# TEXT BLOCK start

Onions are relatively short statured plants with vertical leaves
producing an incomplete canopy with limited potential to effectively suppress
weeds. Yellow nutsedge has a C4
photosynthetic pathway and therefore responds well to conditions of high light
intensity that exist in onion production.
Management practices including frequent irrigation and high nitrogen
fertilization required to maximize onion yield also serve to stimulate yellow
nutsedge growth (Keeling et al. 1990).
Yellow nutsedge reproduces and is
dispersed primarily by tubers that are formed at the apical ends of
underground rhizomes. Tubers are
produced in the upper 18 inches of the soil profile with the greatest
concentration located in the upper 6 inches (Stoller and Sweet 1987, Tumbleson
and Kommedahl 1961). After a period of
dormancy, tubers germinate and produce shoots in subsequent growing
seasons. Tubers may remain viable for
1-3 years, providing an effective means of survival. Asexual reproduction by yellow nutsedge tubers can be quite
prolific. Tumbleson and Kommedahl
(1961) reported that a single tuber produced 6,900 tubers the first fall after
planting and 1,900 plants the following spring in an area of approximately 34ft2. Yellow nutsedge grows best where soil
moisture is high (Bendixin and Nandihalli 1987). Garg et al. (1967) reported that nitrogen promotes vegetative
growth over reproductive growth in yellow nutsedge, leading to increased basal
bulb formation (and subsequent shoot production) as opposed to tuber formation.

# TEXT BLOCK end

**BRIEF A:** Copy from the records, from the line with "habitat: Bosque primario, al" up to and including the line with "scientific name: Trichomanes pinnatum", word for word.

# PROVIDED MATERIAL start

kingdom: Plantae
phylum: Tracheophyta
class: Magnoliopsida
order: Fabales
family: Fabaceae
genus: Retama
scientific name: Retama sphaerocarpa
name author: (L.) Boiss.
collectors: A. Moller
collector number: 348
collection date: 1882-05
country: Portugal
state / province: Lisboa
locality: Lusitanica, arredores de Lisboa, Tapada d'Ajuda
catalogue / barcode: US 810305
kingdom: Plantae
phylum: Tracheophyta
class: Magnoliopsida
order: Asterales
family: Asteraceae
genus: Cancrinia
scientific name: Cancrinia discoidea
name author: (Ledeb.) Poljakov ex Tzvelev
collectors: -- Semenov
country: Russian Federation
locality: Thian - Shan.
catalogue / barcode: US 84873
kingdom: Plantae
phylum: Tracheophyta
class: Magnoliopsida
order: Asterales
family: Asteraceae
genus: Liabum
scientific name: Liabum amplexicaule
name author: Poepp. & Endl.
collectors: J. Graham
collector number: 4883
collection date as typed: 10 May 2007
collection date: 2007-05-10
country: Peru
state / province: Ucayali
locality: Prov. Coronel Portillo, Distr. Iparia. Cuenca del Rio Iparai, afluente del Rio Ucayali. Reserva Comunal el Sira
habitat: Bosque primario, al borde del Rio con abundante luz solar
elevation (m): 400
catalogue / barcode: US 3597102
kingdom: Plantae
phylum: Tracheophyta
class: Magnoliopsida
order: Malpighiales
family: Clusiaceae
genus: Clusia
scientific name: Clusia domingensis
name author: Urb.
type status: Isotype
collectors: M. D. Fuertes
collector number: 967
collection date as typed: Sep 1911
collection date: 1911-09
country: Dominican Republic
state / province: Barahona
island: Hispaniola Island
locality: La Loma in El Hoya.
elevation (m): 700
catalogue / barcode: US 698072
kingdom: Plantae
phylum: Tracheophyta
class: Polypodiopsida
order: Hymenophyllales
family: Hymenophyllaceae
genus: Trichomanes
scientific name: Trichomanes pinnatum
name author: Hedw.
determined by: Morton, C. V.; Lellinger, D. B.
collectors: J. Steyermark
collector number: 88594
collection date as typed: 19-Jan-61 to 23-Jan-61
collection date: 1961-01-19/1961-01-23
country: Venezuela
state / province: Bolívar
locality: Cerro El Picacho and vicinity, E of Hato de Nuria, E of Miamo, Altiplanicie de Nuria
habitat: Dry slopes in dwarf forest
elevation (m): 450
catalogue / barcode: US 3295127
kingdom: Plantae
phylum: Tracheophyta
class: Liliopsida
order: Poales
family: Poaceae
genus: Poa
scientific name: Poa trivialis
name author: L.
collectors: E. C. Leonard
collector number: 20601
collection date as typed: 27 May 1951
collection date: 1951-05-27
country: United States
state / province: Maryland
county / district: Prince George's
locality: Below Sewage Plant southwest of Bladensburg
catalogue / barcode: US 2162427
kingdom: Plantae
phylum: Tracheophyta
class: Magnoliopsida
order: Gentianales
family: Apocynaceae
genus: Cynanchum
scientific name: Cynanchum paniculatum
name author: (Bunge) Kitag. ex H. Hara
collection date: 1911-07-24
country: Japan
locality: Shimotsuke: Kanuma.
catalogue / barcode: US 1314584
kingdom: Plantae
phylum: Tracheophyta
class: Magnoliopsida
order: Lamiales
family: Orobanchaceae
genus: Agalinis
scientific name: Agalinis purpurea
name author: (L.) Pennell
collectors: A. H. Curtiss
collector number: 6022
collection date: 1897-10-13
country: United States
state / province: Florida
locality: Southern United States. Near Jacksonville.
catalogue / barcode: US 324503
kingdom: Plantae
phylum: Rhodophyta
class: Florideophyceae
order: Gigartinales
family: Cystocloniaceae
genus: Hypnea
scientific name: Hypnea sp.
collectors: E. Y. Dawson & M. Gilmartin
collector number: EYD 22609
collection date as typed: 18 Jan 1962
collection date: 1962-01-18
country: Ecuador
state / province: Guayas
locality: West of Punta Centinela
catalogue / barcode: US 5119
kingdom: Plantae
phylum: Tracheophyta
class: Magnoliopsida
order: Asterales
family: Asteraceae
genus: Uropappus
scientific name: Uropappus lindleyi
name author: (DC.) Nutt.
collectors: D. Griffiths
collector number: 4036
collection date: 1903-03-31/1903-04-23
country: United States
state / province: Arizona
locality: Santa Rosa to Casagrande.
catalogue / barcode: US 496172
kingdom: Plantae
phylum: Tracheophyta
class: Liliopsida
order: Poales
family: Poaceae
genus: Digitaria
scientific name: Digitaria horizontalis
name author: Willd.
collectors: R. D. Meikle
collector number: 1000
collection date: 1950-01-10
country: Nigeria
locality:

# PROVIDED MATERIAL end

**BRIEF B:** Name every published source cited in the text on yellow nutsedge in onion fields, giving each one once.

**FINAL RESULT A:**
habitat: Bosque primario, al borde del Rio con abundante luz solar
elevation (m): 400
catalogue / barcode: US 3597102
kingdom: Plantae
phylum: Tracheophyta
class: Magnoliopsida
order: Malpighiales
family: Clusiaceae
genus: Clusia
scientific name: Clusia domingensis
name author: Urb.
type status: Isotype
collectors: M. D. Fuertes
collector number: 967
collection date as typed: Sep 1911
collection date: 1911-09
country: Dominican Republic
state / province: Barahona
island: Hispaniola Island
locality: La Loma in El Hoya.
elevation (m): 700
catalogue / barcode: US 698072
kingdom: Plantae
phylum: Tracheophyta
class: Polypodiopsida
order: Hymenophyllales
family: Hymenophyllaceae
genus: Trichomanes
scientific name: Trichomanes pinnatum

**FINAL RESULT B:**
- Keeling et al. 1990
- Stoller and Sweet 1987
- Tumbleson and Kommedahl 1961
- Bendixin and Nandihalli 1987
- Garg et al. 1967